__Exercise__
Show every line below where "Ihnen" can be found.

....

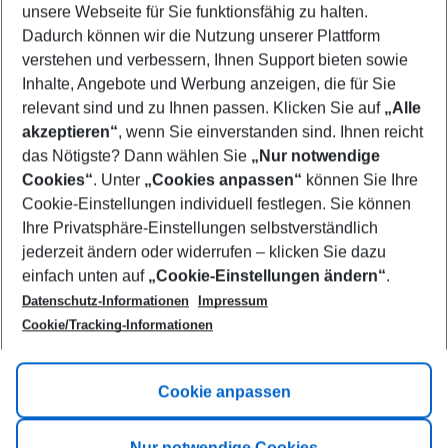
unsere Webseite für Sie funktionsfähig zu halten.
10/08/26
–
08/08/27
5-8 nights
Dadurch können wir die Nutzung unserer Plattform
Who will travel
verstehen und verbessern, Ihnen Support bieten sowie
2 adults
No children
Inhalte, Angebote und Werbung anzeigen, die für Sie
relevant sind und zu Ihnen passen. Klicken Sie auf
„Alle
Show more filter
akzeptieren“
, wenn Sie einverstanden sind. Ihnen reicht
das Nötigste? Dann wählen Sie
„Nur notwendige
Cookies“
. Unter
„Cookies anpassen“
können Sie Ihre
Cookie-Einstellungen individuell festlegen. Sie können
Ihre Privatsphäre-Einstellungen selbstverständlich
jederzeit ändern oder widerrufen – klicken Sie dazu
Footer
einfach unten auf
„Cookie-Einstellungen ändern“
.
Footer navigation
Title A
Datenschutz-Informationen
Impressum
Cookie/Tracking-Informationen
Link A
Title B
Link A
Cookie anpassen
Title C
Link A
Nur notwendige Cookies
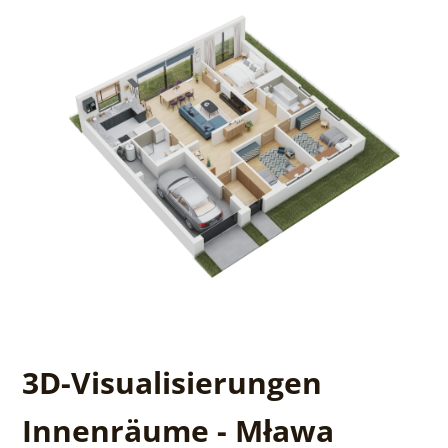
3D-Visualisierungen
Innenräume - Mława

....

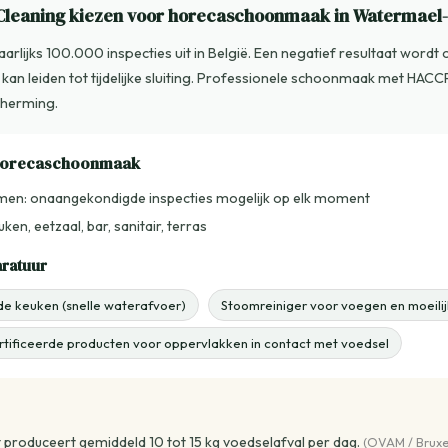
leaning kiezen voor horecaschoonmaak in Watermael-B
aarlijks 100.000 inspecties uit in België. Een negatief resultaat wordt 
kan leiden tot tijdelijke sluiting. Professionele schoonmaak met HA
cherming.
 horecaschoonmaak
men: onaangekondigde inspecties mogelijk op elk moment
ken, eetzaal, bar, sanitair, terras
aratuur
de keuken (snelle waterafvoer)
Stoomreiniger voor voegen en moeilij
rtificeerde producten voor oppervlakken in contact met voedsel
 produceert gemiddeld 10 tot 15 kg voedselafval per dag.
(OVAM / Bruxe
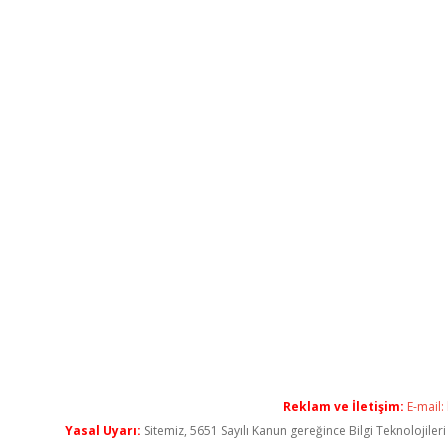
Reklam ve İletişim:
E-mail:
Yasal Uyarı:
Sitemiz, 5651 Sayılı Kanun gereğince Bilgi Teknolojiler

....

__Solution for this task__
verstehen und verbessern, Ihnen Support bieten sowie
relevant sind und zu Ihnen passen. Klicken Sie auf
, wenn Sie einverstanden sind. Ihnen reicht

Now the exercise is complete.